Governor Ernie Fletcher is advancing an E-Health plan. From the Herald Leader and Associated Press:
“FRANKFORT - Doctors would have immediate access to patients' medical histories, allowing them to cut medication errors by catching potentially harmful drug-to-drug combinations. Recommended information on how to treat a particular patient would pop up in seconds -- all electronically, over a statewide network.
Similar to how banking customers can view their statements and access accounts without ever going to a bank, doctors would have immediate access to patients' medical histories, said Dr. James Holsinger, secretary of the Cabinet for Health and Family Services. Patients' permission would be required.”
Now as anyone who has read this blog knows, I’m not a real big fan of the Governor. But on this issue he and I are in general agreement. However the Governor’s plan, as described in this article, does not go far enough and I do have one major reservation about the whole idea.
Dr. Holsinger's comparison to the banking industry does not comfort me. Obviously, the good doctor is not familiar with the concept of identity theft. But let's assume there is adaquate security around the system.
First, I don't see any mention of the patient having access to their personal medical information. If you are going to keep and publish information about me online, particularly something as personal as health information, I want to be able to see it.

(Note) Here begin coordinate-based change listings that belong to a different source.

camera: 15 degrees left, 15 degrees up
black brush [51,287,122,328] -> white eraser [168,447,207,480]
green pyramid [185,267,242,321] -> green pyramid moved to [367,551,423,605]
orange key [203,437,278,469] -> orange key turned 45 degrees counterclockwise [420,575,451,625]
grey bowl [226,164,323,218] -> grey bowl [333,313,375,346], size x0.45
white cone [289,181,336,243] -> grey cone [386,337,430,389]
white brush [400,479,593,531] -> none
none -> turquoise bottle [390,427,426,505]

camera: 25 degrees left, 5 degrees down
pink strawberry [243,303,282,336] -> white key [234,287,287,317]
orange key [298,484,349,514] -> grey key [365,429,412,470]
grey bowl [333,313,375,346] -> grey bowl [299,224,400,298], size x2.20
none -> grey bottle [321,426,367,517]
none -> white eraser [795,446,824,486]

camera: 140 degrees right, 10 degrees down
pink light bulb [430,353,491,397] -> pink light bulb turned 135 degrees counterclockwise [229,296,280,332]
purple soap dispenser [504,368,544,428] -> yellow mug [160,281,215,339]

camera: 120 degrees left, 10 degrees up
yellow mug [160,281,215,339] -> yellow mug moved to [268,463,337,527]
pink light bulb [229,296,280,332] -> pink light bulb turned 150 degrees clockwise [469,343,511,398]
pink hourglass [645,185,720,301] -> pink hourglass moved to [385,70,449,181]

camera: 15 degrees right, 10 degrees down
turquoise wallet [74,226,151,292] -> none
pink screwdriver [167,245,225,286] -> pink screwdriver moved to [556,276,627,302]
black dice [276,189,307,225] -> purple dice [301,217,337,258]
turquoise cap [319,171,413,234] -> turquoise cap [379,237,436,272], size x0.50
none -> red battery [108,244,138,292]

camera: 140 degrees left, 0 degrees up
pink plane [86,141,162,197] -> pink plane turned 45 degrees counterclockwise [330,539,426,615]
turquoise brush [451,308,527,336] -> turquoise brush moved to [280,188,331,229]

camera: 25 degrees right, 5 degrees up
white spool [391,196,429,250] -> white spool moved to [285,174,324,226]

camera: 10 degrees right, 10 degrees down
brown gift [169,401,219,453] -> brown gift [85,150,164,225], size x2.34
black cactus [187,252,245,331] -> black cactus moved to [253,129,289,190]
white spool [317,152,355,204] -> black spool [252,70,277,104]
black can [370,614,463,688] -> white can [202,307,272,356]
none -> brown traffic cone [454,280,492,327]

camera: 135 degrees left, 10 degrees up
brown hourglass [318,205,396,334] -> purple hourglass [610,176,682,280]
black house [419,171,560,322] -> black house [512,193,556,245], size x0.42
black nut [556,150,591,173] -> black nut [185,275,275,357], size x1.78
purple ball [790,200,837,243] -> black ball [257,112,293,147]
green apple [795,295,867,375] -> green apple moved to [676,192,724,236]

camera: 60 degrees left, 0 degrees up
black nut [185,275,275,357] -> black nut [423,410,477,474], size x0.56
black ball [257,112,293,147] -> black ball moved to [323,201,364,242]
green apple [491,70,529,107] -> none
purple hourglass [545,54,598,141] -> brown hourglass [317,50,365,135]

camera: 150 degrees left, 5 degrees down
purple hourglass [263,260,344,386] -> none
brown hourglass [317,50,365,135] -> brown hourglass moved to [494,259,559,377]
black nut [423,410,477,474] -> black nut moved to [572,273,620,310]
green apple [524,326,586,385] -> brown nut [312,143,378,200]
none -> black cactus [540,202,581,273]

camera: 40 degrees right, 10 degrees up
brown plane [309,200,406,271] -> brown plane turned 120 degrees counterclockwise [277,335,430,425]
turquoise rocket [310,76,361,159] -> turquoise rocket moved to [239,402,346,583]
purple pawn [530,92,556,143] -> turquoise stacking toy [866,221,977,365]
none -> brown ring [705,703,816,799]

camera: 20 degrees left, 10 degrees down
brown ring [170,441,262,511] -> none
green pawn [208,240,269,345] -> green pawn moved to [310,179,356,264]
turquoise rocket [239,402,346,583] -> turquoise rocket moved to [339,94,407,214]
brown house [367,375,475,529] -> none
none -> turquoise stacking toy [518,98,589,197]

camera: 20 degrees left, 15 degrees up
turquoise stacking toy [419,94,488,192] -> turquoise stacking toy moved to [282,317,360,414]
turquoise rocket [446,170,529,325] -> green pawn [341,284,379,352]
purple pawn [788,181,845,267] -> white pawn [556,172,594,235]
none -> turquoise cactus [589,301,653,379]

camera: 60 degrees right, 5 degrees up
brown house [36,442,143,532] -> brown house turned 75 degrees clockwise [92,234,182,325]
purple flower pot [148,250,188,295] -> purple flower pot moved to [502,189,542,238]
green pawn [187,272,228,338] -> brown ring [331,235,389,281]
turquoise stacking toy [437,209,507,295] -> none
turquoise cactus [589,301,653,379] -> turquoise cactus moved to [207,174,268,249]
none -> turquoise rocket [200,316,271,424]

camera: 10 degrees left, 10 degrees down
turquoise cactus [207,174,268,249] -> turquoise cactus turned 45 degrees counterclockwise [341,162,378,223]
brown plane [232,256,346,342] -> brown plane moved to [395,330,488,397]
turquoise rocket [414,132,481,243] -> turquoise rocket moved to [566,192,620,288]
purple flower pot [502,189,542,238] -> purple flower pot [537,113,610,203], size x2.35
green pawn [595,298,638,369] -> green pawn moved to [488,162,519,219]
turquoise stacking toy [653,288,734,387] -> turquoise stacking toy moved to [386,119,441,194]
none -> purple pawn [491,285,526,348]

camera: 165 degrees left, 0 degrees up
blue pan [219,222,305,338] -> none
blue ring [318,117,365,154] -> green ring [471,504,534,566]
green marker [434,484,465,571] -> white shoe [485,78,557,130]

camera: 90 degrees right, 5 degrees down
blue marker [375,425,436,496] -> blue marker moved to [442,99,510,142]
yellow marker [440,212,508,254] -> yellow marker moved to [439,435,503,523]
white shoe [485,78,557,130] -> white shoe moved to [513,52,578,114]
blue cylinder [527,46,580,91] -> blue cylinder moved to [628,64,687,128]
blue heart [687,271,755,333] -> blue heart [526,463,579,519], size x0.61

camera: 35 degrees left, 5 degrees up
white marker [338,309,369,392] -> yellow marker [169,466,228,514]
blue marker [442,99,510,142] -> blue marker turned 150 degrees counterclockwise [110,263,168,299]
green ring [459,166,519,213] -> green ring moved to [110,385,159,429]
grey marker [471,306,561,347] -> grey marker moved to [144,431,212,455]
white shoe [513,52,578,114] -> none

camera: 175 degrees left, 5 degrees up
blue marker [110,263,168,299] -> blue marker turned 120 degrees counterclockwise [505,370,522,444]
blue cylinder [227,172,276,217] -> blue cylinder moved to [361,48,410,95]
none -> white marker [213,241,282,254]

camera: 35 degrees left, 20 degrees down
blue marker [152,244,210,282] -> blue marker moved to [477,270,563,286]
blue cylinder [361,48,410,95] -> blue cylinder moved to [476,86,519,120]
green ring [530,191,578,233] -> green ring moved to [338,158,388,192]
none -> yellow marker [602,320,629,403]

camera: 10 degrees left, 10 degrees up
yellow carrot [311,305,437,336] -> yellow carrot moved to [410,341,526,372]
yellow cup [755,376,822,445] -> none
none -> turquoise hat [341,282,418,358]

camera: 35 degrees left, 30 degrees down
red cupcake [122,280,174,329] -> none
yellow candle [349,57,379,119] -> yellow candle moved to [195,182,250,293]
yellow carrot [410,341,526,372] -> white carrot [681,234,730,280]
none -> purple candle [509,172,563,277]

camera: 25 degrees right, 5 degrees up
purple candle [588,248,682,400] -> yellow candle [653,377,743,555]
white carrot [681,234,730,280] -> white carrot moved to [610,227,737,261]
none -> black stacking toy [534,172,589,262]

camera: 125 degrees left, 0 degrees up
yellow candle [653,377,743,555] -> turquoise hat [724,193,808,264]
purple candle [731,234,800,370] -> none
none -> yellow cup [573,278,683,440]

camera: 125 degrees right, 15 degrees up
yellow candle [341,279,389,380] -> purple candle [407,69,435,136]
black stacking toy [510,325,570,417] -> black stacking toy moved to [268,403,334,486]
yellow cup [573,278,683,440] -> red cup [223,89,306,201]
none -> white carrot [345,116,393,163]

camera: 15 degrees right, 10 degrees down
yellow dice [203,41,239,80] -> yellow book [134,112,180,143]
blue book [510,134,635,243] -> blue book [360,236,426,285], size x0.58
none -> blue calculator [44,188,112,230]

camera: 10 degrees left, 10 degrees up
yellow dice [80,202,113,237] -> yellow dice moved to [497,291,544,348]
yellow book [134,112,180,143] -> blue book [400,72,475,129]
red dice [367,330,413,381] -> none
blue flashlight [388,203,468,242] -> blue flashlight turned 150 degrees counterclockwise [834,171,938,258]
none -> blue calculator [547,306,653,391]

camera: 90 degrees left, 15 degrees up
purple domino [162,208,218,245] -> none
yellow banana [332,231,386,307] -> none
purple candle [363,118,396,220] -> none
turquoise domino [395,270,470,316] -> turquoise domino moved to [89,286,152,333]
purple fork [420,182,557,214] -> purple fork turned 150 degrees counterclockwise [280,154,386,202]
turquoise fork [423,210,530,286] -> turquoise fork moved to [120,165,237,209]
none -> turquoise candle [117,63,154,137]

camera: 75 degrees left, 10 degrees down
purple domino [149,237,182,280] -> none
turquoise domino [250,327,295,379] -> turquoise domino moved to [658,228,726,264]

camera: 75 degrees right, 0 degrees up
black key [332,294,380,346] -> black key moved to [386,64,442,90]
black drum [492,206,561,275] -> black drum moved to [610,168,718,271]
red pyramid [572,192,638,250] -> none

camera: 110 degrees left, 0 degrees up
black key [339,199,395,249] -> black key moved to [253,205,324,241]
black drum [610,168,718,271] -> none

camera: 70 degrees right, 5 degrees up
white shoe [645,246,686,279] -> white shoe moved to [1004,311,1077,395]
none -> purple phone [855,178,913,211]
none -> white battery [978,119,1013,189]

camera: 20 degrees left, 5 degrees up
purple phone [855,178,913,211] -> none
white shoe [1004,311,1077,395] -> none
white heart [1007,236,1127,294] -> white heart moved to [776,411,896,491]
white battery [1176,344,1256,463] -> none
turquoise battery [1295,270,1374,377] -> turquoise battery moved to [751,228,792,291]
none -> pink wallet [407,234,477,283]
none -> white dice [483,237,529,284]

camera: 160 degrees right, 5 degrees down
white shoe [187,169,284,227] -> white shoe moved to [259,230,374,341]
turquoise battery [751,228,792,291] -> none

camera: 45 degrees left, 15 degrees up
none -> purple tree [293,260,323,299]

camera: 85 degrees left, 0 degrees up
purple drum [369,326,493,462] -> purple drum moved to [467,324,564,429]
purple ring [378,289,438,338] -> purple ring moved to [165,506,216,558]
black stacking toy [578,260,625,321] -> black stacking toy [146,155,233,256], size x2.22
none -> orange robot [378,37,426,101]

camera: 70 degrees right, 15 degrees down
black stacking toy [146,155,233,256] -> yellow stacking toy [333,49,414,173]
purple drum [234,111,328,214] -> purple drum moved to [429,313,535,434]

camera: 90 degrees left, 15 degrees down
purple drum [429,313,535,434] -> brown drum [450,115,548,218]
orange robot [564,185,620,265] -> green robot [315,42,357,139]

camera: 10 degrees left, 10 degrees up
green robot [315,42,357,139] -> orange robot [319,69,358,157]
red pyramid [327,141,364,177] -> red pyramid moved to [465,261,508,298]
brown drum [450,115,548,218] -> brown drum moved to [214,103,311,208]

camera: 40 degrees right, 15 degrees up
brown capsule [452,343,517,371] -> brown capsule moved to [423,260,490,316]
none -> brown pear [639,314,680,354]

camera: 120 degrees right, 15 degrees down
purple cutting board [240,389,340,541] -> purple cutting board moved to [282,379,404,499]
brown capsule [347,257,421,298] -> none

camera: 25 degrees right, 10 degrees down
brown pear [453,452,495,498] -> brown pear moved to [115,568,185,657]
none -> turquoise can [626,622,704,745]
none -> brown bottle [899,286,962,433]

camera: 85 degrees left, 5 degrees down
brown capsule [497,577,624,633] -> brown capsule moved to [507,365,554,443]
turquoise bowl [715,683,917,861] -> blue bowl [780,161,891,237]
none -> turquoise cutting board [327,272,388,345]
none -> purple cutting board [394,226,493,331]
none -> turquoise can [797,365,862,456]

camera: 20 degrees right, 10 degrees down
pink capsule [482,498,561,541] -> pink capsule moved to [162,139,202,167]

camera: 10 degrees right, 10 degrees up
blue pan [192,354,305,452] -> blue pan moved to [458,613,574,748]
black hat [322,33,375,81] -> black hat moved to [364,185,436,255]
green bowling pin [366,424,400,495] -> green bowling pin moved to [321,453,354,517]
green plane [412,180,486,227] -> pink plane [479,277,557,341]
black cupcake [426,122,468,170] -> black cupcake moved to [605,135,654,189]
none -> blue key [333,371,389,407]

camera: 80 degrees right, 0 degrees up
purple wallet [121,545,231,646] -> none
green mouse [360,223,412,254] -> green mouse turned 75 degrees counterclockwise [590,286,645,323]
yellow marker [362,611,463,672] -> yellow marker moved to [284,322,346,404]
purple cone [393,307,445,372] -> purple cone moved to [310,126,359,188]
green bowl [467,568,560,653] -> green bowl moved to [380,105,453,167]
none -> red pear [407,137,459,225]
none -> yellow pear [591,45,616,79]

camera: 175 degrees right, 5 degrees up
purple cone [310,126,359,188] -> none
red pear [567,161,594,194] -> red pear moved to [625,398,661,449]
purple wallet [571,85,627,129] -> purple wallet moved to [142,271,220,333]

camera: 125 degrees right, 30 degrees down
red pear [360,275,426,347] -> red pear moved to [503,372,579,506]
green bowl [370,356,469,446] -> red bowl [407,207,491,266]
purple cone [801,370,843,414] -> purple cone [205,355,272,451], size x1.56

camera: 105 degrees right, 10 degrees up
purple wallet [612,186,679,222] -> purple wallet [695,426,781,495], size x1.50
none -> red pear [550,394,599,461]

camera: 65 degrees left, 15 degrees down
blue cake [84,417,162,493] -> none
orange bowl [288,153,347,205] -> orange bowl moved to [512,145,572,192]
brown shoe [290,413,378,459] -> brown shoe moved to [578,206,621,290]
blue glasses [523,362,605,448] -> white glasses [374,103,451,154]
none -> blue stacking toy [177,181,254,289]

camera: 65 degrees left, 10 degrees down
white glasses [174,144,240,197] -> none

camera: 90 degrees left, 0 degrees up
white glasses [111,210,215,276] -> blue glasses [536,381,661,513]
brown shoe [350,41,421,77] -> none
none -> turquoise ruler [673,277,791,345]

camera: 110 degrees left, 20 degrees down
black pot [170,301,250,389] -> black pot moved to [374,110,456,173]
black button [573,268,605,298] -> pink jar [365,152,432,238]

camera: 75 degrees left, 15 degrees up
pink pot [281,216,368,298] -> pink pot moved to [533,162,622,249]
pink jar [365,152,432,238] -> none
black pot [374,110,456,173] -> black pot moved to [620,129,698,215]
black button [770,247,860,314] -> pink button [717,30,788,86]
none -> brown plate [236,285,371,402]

Second, if the Governor and the Legislature really want to make a difference in the way medical care is delivered in the Commonwealth, then the “E-Health" initiative must be expanded to include health insurance providers.
Having just spent the last year trying to resolve the billing statements from University of Kentucky Health Care with the payments made by Humana and Bluegrass Health (a Fletcher administration mandated switch in providers), I believe that it’s a miracle that any insurance claim ever gets paid.
And I’m also certain, that when it comes to insurance company payments, the average person doesn’t have a clue who paid what, when it was paid, where it was paid, how it was paid or why it was paid.
Given there are a finite number of reasons to file a health insurance claim, from an annual physical to a catastrophic illness, why is it necessary for every medical provider and every health insurance company to have a different billing system?
If you are designing databases that will have a patient’s medical history, how difficult is it to add fields to that database to reflect the insurance provider, cost and payment for treatment and require the health insurance companies to use the system?
Too Big Brother?
Maybe, but if you are already putting my medical history online, I really don’t care if the insurance company information is included, particularly if it gives me some idea about who's paying what medical expense.